Sin embargo… cuando llega la noche y tengo un momento a solas no puedo evitar pensar en lo que pasó para traerme a Tibitha. ¿Por qué ocurrió? Me atormenta no saber que hago en este lugar. Y también me pregunto qué pasó con la Kobayashi de este mundo. ¿Ella estará ocupando mi lugar? Sé que es algo en vano, pero aún tengo la esperanza de despertar a la mañana siguiente y descubrir que he vuelto a mi departamento, con Tohru humana saltando a la cama para avisar que el desayuno está listo y Kanna alistándose para ir a la escuela. Debe existir alguna manera de volver, así como un motivo por el cual estoy aquí. Solo debo descubrirlos.
—¡Kobayashi! ¡Kobayashi! —esa es la voz de Kanna. Me doy la vuelta y la veo correr hacia mí, tomando la mano de Saikawa quien está llorando.
—Kanna. ¿Qué ocurre?
—Kobayashi, unos hombres están atacando los campos de Saikawa.
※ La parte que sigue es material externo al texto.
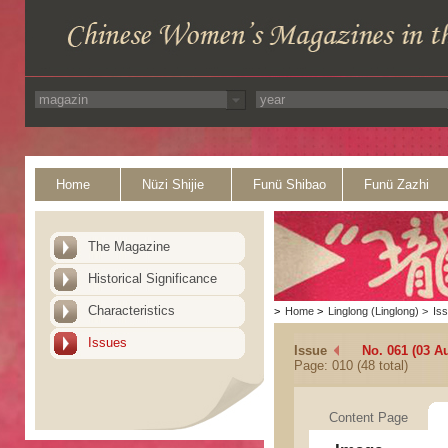
Home
Nüzi Shijie
Funü Shibao
Funü Zazhi
The Magazine
Historical Significance
Characteristics
>
Home
>
Linglong (Linglong)
>
Is
Issues
Issue
No. 061 (03 A
Page: 010 (48 total)
Content Page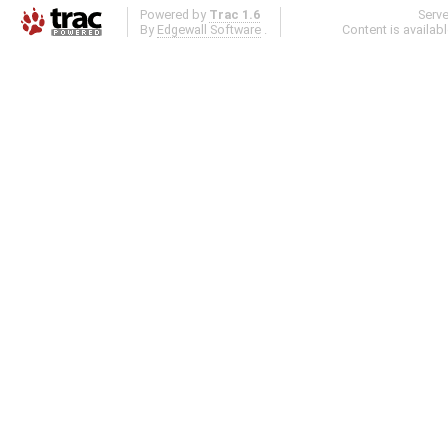
Powered by
Trac 1.6
Serv
By
Edgewall Software
.
Content is availab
Un ataque. Ahora entiendo lo que Tohru dijo aquella mañana. Esta región tiene enemigos, sus pobladores son atacados con frecuencia y el deber de la caballero dragón, mi deber es protegerlos de esas amenazas.
—Por favor, señorita Kobayashi —alcanza a decir entre sollozos—. Tiene que ayudar a mis padres.
—Tranquila. Yo me hago cargo. Kanna… llama a Tohru. Tenemos que salvar esos campos.